◆ **Requisiti del compito**
Continua il brano qui sotto sulle credenze mitiche e religiose secondo Pascal Boyer, ripartendo dopo la sua ultima frase.

◆ **Estratto selezionato**
________________

La ricerca dell'antropologo Pascal Boyer si
inserisce pienamente nel solco della psicologia evoluzionistica,
che è un innesto della psicologia cognitiva sul neodarwinismo
(Barkow, Cosmides e Tooby 1992). Anche per
Boyer (2013) Lévi-Strauss è un predecessore “brillante e
problematico” dell'antropologia cognitivista. E coerente con
l'impostazione dei lavori di Sperber è anche la prospettiva di
Boyer (1992) sulla trasmissione culturale delle credenze mitiche e
religiose, intese come particolari forme di rappresentazione mentale
e di narrazione. Boyer spiega le credenze mitiche e religiose
partendo dall'ipotesi che esse siano sempre coerenti con i meccanismi
della cognizione umana, che nella prospettiva delle scienze cognitive
è l'insieme dei processi mentali pensabili come elaborazione di
informazioni: dalla comprensione di una frase a un ragionamento
logico, alla visione di una scena o all'ascolto di una musica. Anche
la trasmissione culturale sottostà alla “benformatezza” delle
storie: come hanno mostrato gli studi pionieristici di Bartlett
(1932, 1923, 1958) le “buone” storie, cioè quelle ben costruite
rispetto ai vincoli cognitivi, si ricordano meglio, e le narrazioni
mitiche raccolte dagli antropologi sembrano conformarsi alle
caratteristiche determinate negli esperimenti di laboratorio. Questo
significa che nel processo di trasmissione della memoria mitica le
narrazioni sono “formattate”, oppure vengono dimenticate: i miti
i riti tradizionali sono composti rispettivamente di storie e
sequenze di gesti e azioni particolarmente memorabili (Boyer 1992, p.
19).
Il contenuto delle credenze mitiche non avrà
una variabilità indefinita perché le caratteristiche cognitive
della mente umana costituiscono i vincoli di formazione,
conservazione e trasmissione delle credenze stesse. Così, le idee
religiose sono “naturali” (Boyer 1994), ossia comprensibili e
spiegabili all'interno di un'epistemologia naturalizzata (Quine
1969).
Gli esseri umani si trasmettono nozioni
religiose all'interno del proprio gruppo sociale. Secondo Boyer,
però, la trasmissione reale delle credenze non corrisponde a
un'immagine naive e semplicistica: aquisire rappresentazioni mentali
non è un processo passivo e i bambini che imparano i contenuti
religiosi della propria cultura filtrano attivamente tutte le
informazioni dell'ambiente. Il paragone con l'apprendimento
linguistico può essere illuminante: non si apprende la sintassi
della lingua materna sulla base di stimoli espliciti, come voleva il
comportamentismo, esizialmente criticato da Chomsky (1959), bensì in
maniera complessa, naturale e inconscia (Bloom 2000). Le regole di
comportamento, invece, si apprendono per insegnamento esplicito, e
non con la semplice osservazione degli esempi di interazione sociale.

________________

◆ **Voci mostrate**
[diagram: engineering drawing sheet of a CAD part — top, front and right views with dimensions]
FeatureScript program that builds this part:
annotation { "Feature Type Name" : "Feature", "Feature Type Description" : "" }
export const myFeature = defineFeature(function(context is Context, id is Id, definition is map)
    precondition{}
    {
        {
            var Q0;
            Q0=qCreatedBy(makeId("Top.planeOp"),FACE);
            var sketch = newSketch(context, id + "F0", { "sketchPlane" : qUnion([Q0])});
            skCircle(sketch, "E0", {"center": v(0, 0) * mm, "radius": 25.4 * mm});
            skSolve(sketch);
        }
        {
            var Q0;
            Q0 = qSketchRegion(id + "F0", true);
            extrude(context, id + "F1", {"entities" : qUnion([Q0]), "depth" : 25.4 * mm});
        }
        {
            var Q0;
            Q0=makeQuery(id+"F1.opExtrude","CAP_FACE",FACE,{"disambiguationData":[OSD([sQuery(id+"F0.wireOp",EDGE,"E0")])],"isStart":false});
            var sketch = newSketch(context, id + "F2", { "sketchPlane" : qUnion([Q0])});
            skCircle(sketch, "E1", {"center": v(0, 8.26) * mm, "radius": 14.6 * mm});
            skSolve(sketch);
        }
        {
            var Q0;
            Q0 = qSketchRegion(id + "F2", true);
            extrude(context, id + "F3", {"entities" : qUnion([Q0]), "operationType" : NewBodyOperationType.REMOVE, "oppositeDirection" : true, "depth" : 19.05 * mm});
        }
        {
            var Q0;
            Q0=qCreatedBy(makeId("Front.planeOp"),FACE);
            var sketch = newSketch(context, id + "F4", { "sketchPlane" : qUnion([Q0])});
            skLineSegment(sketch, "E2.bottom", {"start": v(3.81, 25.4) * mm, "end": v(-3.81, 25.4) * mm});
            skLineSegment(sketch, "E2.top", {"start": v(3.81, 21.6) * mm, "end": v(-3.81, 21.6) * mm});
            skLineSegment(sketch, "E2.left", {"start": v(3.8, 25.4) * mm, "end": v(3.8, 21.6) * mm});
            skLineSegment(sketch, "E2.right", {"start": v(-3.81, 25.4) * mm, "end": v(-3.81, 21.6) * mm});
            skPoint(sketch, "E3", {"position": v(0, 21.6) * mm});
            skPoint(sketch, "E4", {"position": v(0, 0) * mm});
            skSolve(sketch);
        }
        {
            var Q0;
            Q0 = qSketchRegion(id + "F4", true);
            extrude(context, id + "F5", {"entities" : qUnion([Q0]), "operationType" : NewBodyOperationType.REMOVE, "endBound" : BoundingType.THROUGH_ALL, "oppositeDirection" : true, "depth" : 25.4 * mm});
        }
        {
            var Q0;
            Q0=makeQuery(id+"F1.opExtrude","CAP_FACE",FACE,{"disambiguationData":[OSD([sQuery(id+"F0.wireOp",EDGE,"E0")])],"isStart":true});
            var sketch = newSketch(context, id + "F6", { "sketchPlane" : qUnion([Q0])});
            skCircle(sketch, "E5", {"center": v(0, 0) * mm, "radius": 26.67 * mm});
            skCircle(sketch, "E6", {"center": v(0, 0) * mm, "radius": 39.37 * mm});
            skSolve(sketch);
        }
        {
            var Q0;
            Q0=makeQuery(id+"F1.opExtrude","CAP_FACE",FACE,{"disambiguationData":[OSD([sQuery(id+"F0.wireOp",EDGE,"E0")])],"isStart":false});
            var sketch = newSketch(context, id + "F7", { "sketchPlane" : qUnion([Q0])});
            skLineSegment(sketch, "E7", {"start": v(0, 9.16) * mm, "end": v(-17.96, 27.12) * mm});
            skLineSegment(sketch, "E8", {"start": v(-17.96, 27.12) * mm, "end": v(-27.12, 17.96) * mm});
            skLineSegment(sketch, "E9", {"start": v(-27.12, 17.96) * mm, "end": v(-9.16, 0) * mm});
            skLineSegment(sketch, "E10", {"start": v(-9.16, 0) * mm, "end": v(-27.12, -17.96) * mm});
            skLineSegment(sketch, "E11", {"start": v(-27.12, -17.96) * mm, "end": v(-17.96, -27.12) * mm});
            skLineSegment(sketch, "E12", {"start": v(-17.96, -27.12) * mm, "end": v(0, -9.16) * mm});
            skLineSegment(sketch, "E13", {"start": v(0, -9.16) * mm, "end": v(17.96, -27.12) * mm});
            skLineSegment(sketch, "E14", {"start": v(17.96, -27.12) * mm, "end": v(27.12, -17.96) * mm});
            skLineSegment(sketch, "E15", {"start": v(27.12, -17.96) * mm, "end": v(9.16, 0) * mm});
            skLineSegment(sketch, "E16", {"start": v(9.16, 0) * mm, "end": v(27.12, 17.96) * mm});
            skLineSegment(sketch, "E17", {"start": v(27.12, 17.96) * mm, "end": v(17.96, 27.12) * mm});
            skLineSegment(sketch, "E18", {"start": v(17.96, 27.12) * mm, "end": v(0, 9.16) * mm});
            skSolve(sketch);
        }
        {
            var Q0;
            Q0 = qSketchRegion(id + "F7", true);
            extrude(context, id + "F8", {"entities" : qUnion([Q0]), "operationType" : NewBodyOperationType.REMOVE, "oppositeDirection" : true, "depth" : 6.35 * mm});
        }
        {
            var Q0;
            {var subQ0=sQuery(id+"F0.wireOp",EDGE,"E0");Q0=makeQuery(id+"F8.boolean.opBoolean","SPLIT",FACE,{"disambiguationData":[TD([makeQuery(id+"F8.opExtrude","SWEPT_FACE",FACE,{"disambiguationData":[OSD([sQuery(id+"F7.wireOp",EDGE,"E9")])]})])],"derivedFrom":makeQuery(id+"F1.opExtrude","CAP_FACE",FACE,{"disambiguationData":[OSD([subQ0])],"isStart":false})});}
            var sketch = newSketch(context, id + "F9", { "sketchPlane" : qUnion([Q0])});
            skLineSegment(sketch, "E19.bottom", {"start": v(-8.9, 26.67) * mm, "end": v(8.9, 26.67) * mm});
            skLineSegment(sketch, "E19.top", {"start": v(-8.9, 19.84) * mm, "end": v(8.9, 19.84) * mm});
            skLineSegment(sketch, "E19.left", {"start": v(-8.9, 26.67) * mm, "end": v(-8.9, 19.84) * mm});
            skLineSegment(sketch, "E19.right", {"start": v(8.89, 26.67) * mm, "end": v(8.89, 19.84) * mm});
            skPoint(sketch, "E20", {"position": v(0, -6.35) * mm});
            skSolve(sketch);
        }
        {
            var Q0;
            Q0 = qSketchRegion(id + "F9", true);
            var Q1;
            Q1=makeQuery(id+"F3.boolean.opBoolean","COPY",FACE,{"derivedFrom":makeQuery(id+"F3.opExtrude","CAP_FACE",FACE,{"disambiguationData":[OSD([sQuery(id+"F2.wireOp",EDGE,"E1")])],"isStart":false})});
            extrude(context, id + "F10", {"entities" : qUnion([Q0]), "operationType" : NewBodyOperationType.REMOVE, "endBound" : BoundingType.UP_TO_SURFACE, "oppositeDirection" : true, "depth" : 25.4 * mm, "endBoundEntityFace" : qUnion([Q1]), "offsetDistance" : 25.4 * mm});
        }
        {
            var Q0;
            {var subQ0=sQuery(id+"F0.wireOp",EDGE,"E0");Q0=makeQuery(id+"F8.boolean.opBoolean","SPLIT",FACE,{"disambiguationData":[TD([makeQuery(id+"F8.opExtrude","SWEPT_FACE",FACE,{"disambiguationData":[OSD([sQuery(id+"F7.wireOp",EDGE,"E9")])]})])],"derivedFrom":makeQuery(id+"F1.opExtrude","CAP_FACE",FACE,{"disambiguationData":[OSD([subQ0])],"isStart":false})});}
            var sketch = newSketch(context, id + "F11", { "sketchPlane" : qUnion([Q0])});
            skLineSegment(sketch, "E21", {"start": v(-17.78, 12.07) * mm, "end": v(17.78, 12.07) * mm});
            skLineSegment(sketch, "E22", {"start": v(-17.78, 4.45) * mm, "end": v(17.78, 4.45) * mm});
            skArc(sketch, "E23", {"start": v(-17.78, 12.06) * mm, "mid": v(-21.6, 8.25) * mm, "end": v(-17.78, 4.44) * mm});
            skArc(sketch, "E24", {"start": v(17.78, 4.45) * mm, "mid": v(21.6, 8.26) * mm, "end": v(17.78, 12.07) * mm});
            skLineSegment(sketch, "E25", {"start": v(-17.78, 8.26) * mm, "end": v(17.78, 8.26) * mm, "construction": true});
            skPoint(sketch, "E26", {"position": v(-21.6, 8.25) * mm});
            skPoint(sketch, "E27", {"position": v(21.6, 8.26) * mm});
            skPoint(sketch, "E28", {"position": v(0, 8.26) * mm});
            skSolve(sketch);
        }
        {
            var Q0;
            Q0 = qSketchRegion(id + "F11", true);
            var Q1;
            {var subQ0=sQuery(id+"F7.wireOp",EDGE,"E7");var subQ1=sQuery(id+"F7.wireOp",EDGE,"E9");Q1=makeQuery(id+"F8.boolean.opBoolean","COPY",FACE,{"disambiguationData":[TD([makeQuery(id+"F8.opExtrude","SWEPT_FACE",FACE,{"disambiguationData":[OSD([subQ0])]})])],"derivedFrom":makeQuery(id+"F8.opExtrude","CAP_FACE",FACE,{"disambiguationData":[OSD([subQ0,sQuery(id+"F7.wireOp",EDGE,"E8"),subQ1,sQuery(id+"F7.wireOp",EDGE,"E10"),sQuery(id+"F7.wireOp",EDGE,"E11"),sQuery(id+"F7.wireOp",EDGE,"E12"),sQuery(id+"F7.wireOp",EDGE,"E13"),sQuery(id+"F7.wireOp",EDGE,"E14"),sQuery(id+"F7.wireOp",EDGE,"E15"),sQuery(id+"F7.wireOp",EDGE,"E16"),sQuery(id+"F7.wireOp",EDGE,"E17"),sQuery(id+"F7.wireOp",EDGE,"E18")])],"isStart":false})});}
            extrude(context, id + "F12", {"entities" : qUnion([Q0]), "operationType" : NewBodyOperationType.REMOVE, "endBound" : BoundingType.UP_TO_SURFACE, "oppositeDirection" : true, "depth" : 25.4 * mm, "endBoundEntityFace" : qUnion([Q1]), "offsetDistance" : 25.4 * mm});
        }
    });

________________

◆ **Risultato del compito**
La matematica costituisce un caso diverso, che richiede un certo
sforzo di apprendimento e dunque la relativa coscienza di apprendere
qualcosa. Non c'è dunque un unico modo di apprendere i contenuti che
ci rendono culturalmente competenti, perché la disposizione del
cervello umano ad apprendere può essere differente a seconda del
dominio considerato: è naturale apprendere entro i sei anni la
corretta sintassi e la fonetica della propria lingua mentre le norme
sociali vengono interiorizzate secondo un diverso ritmo. In tutti
questi casi si ha disposizione ad apprendere perché si ha
disposizione ad andare oltre la mera informazione presente
nell'ambiente, come Chomsky (1959) ha messo per primo in evidenza
relativamente al linguaggio (non si raggiungerebbe mai la competenza
linguistica degli adulti se ciò dipendesse esclusivamente dalle
informazioni ambientali: è l'argomento della “povertà dello
stimolo”). La mente che acquisisce informazioni non è una tabula
rasa (Pinker 2006) bensì ha istruzioni innate per organizzare
l'informazione e conferire senso a ciò che si osserva e impara,
oltrepassando il mero dato informazionale. La mente effettua
inferenze a partire dalle informazioni ambientali e le inferenze
costruiscono concetti generali a partire dall'informazione
frammentaria. Le inferenze sono naturalmente governate da principi
(probabilmente innati) che fanno combinare il materiale concettuale
in determinati modi, non in altri.
Entra qui in gioco il concetto di template,
che si potrebbe paragonare allo schema concettuale kantiano e ai
frames dell'Intelligenza artificiale (Frixione 1994).
Nell'accezione di Boyer un template è una regola di
costruzione dei concetti, uno schema generale composto di più parti
o caratteristiche; per esempio, il template ANIMALE ha come
caratteristiche essenziali l'habitat, il cibo, il sistema di
riproduzione, la forma corporea ecc. Il template permette al
discente, tipicamente il bambino alle prese con la costruzione della
propria conoscenza enciclopedica, di fare inferenze che vanno oltre
l'informazione ambientale. Una volta mostrato a un bambino un
tricheco, il bambino disporrà del concetto di tricheco, formato a
partire dal template ANIMALE.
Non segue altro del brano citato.